Category and Typology Analysis
Category-wise evaluation reveals that models excel on procedural tasks (Basic Constructions, Circle Properties), but falter on high-abstraction categories (Measurement Ratios, Theorem Applications) requiring symbolic-deductive alignment.
Figure 6: VLM-I performance matrix by model and geometric category, highlighting strengths in procedural reasoning and limitations in algebraic/theorem-driven tasks.
Task-type analysis demonstrates superior model performance in straightedge-and-compass constructions, with reduced accuracy on analytic and transformation-based problems, underscoring reliance on explicit structural constraints for robust code generation.
Figure 7: VLM-I scores across Analytic Construction (AC), Geometric Transformation Construction (GTC), and SCC, confirming a sharp drop when abstract reasoning is required.
Difficulty stratification shows progressive performance degradation, effectively isolating model robustness to task complexity.

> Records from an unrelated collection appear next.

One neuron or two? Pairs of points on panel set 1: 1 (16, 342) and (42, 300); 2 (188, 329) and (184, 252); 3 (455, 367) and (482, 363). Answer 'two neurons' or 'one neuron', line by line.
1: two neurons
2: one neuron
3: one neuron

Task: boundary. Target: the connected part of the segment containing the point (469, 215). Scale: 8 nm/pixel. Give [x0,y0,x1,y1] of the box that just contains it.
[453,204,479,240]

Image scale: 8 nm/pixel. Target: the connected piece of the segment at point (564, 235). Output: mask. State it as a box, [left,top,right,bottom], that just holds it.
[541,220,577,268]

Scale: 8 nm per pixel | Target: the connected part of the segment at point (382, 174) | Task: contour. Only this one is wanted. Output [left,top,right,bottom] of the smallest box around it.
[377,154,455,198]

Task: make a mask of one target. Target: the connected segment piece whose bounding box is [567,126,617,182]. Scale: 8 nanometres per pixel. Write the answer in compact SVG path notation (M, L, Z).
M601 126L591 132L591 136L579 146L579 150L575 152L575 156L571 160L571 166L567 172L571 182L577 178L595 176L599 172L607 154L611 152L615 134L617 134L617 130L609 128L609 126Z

Figure 8: VLM-I scores segmented by difficulty level, confirming significant drop-off as reasoning depth increases.
Error Analysis
Failure cases concentrate in four domains: logical misapplication, contextual/containment errors (misinterpreted relationships, e.g., reversed inscribe/circumscribe), conflation of numerical and constructive goals, and code-level execution breakdowns (syntax errors, keyword misuses).

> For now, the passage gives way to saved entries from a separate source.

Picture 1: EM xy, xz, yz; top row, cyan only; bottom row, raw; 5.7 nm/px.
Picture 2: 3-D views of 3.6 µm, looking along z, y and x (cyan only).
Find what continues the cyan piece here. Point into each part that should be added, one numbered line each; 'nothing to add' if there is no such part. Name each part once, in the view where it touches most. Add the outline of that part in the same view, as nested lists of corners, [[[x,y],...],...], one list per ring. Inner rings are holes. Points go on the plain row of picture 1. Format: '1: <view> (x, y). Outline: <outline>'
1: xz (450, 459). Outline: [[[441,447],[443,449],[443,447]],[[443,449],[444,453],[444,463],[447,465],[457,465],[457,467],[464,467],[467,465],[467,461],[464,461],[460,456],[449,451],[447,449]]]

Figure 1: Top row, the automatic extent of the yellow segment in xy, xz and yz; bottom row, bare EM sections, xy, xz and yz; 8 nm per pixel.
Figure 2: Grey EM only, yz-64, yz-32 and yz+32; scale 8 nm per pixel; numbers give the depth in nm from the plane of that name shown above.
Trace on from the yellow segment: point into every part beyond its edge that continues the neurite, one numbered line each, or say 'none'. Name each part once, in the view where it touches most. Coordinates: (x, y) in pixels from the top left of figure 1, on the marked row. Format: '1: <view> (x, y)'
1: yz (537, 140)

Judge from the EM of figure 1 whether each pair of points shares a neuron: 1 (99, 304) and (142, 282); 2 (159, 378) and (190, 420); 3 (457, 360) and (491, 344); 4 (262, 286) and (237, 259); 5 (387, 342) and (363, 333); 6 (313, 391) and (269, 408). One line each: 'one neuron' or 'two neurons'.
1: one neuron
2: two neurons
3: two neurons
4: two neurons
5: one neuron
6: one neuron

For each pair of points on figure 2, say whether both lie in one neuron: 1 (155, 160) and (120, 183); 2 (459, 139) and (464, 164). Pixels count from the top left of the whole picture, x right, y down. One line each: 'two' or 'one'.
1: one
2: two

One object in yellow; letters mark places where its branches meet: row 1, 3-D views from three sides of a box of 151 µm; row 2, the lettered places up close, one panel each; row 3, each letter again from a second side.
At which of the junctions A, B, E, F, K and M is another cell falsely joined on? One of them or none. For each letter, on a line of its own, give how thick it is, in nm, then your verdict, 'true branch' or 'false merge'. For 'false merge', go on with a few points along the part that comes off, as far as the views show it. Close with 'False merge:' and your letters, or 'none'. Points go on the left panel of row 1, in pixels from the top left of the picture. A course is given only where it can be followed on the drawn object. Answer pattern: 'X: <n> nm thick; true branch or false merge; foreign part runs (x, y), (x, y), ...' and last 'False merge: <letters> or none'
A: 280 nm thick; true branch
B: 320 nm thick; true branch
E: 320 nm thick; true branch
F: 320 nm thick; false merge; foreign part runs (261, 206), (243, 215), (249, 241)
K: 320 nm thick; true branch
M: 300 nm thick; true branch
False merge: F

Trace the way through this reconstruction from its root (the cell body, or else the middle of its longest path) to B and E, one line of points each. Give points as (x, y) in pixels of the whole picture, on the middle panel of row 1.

Figure 9: Example of a containment failure—model reverses the logic, placing a circle inside a square instead of the instructed rectangle inscribed in a circle.
Implications and Future Directions
GGBench substantiates that generative reasoning in geometry requires more than perceptual synthesis; it demands rigorous, verifiable alignment between language, logic, code, and visual abstraction. LLMs with explicit planning and code generation pipelines achieve higher correctness but are constrained by visual expressivity; UMMs, though strong in perceptual fluency, fail in geometric constraint satisfaction.
The theoretical implication is the necessity for tightly coupled, symbolically grounded multimodal architectures, where linguistic–spatial representations are co-optimized and verifiable. Practically, GGBench provides an extensible platform for both benchmarking and curriculum-driven training of next-generation reasoning agents, and its methodology can be generalized beyond geometry to other domains where constructive, verifiable generation is essential (e.g., physical design, scientific modeling).
Conclusion
GGBench delivers the first comprehensive, tri-modal evaluation platform for geometric generative reasoning in unified multimodal models. Its rigorous design, process-level supervision, and holistic metrics conclusively reveal the fissure between discriminative understanding and generative capability, setting a new research agenda for multimodal intelligence. The benchmark's protocol, data, and findings will serve as a reference point for evaluating—and advancing—AI agents capable of constructing as well as understanding.
Figure 10: Example of an easy-level geometric construction task illustrating stepwise procedural reasoning.
Figure 11: Medium-level task exemplifying rigid motion and transformation reasoning.
Figure 12: Hard-level problem requiring multi-stage hierarchical construction, such as recursive polygon inscribing and symbolic reasoning.